#### WORK TO BE COMPLETED
If an entry holds a picture, drop the picture but restate the entry word for word.

::: EXTRACTED MATERIAL :::

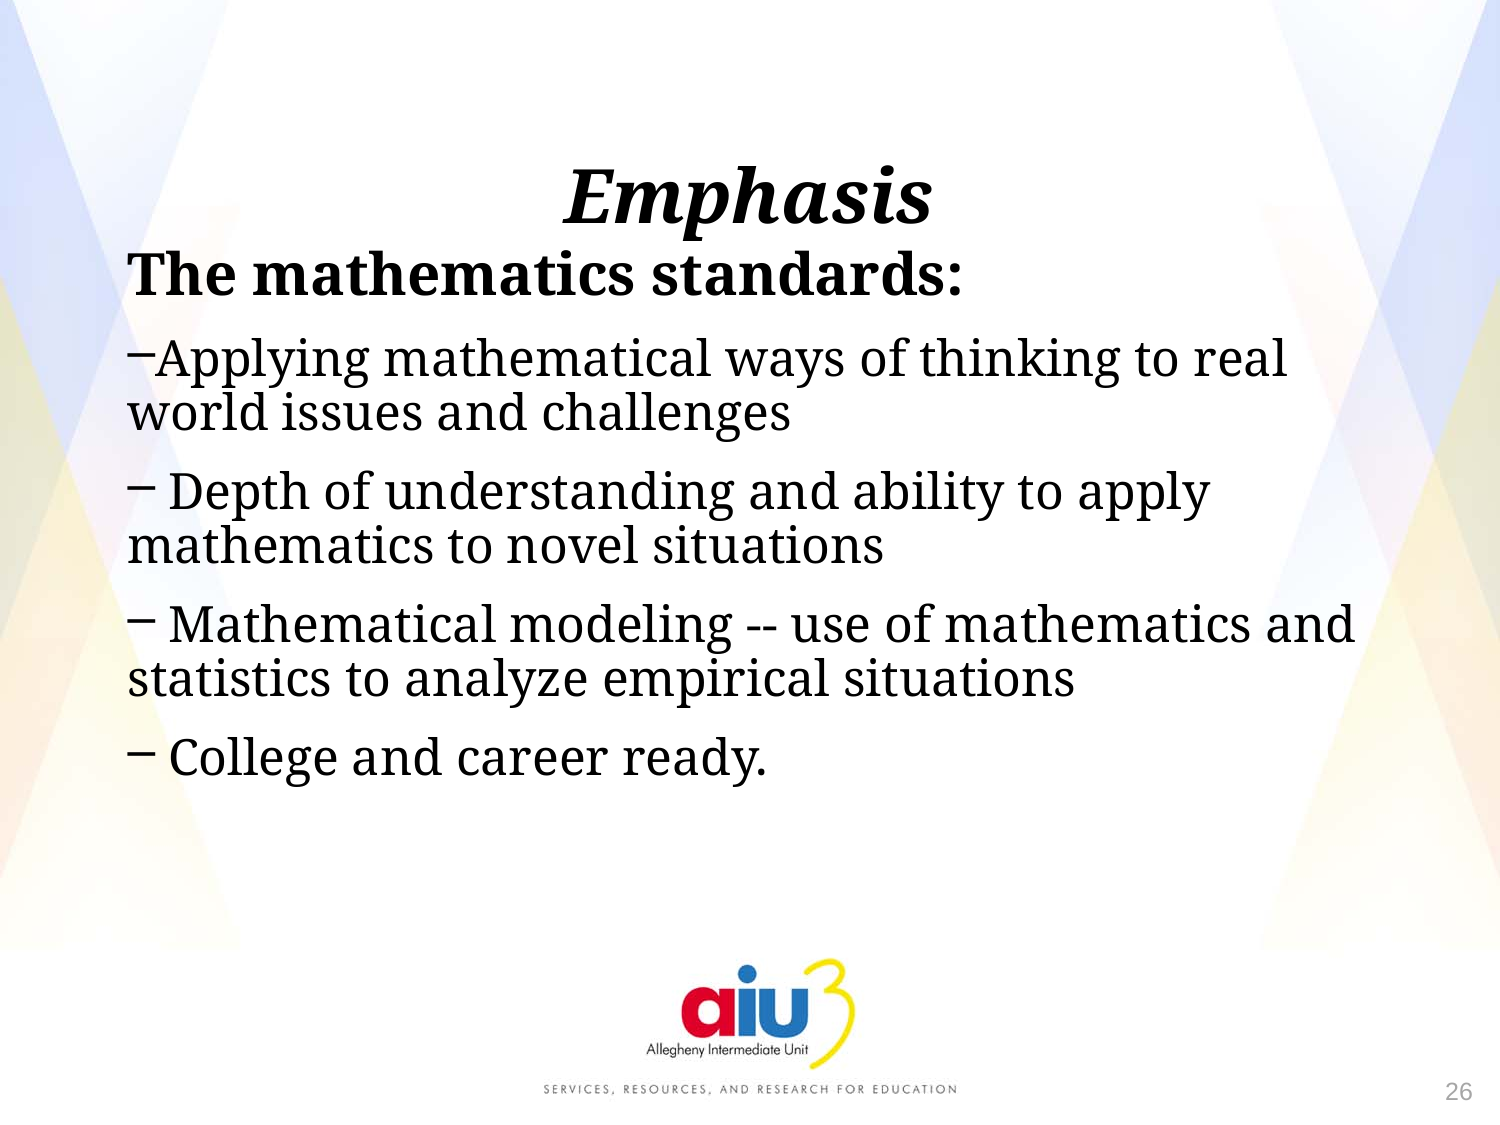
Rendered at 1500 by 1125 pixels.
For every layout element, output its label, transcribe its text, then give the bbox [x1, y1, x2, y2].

picture [0, 0, 1500, 1125]
text_box 26 [1412, 1034, 1488, 1113]
title Emphasis [112, 99, 1388, 237]
list The mathematics standards: Applying mathematical ways of thinking to real world issues and challenges Depth of understanding and ability to apply mathematics to novel situations Mathematical modeling -- use of mathematics and statistics to analyze empirical situations College and career ready. [112, 237, 1391, 938]
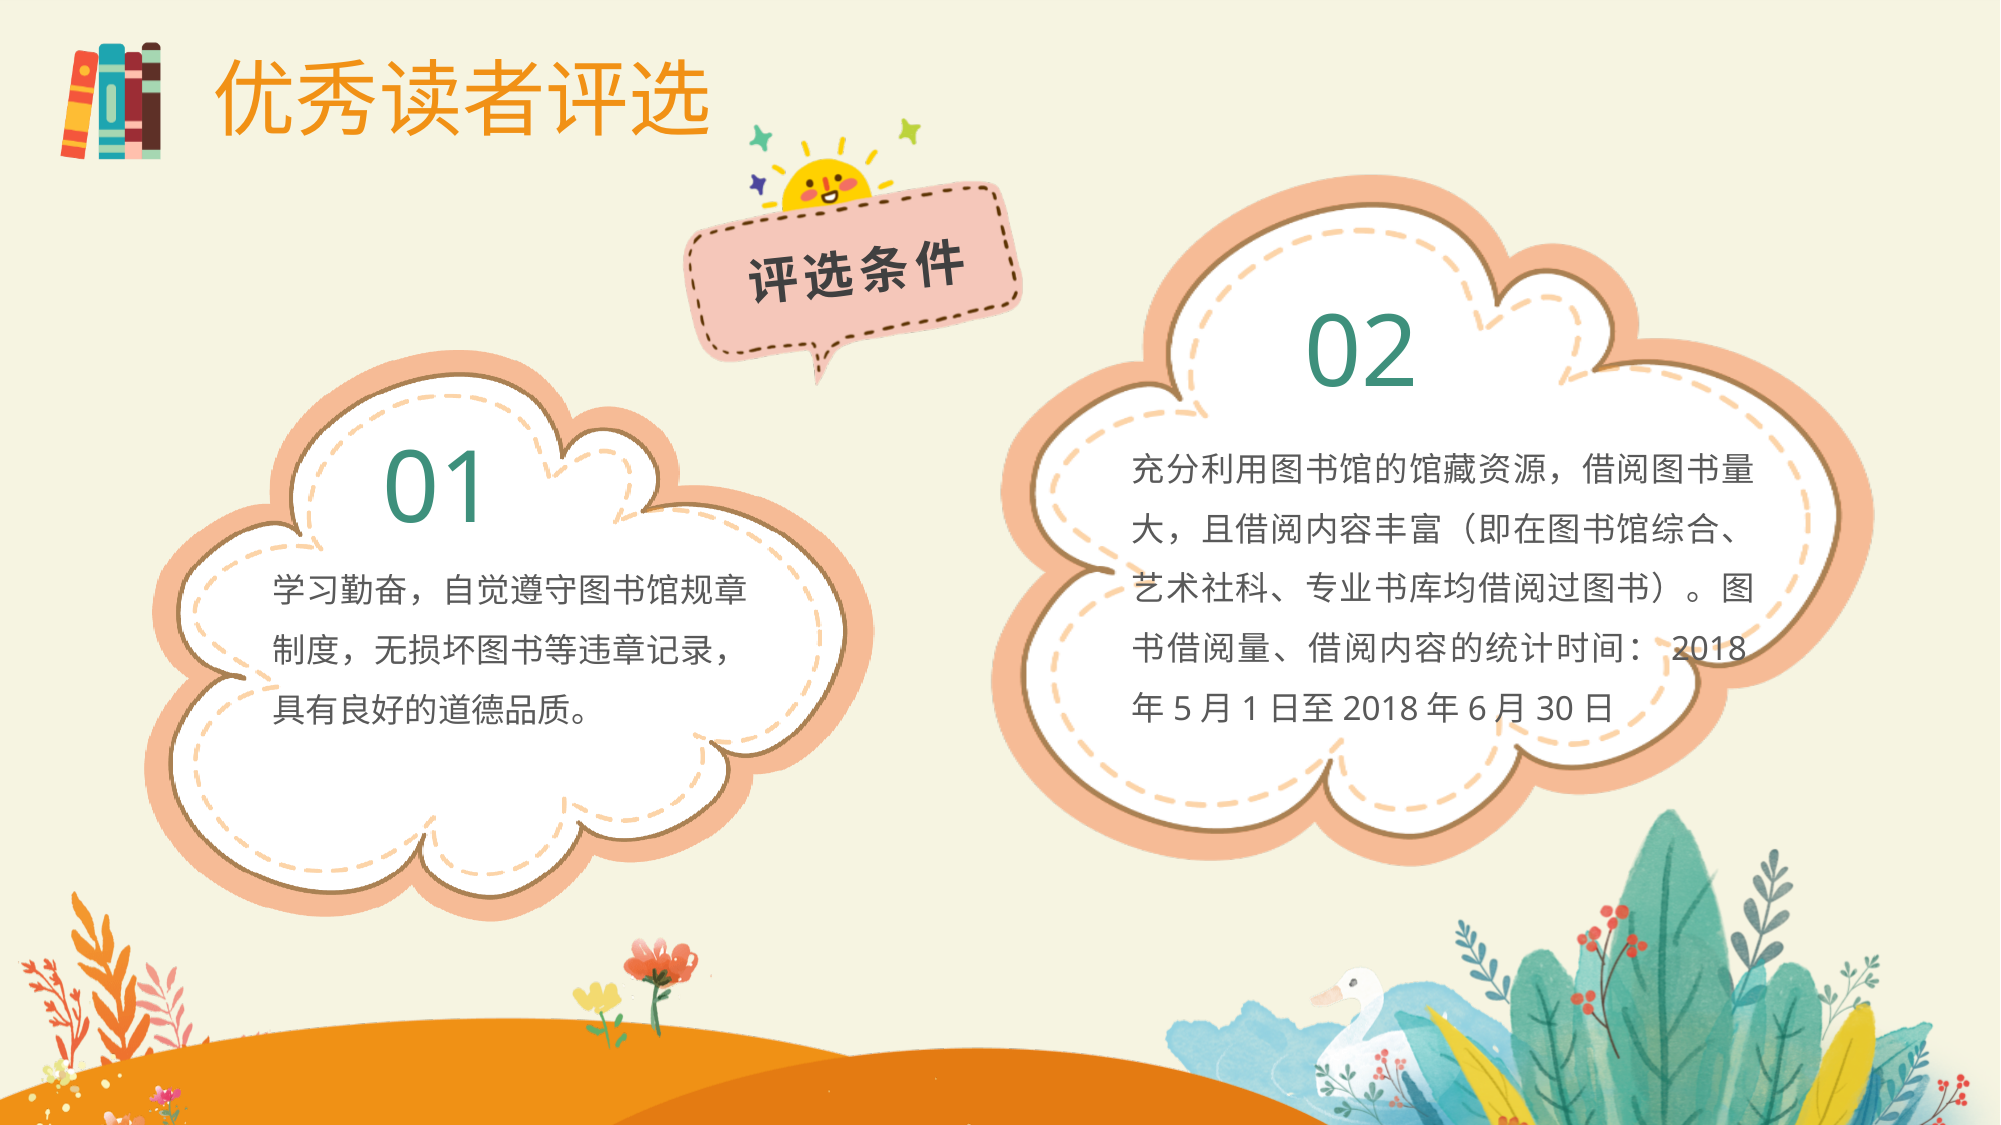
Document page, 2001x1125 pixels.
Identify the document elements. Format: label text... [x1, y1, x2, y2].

:::

#### RESULT FOR THIS TASK
Rendered at 1500 by 1125 pixels.
For every layout element, output its label, transcribe its text, then give the bbox [x1, y1, x2, y2].

picture [0, 0, 1500, 1125]
text_box 26 [1412, 1034, 1488, 1113]
title Emphasis [112, 99, 1388, 237]
list The mathematics standards: Applying mathematical ways of thinking to real world issues and challenges Depth of understanding and ability to apply mathematics to novel situations Mathematical modeling -- use of mathematics and statistics to analyze empirical situations College and career ready. [112, 237, 1391, 938]
Document page, 2001x1125 pixels.
Identify the document elements. Format: label text... [x1, y1, x2, y2].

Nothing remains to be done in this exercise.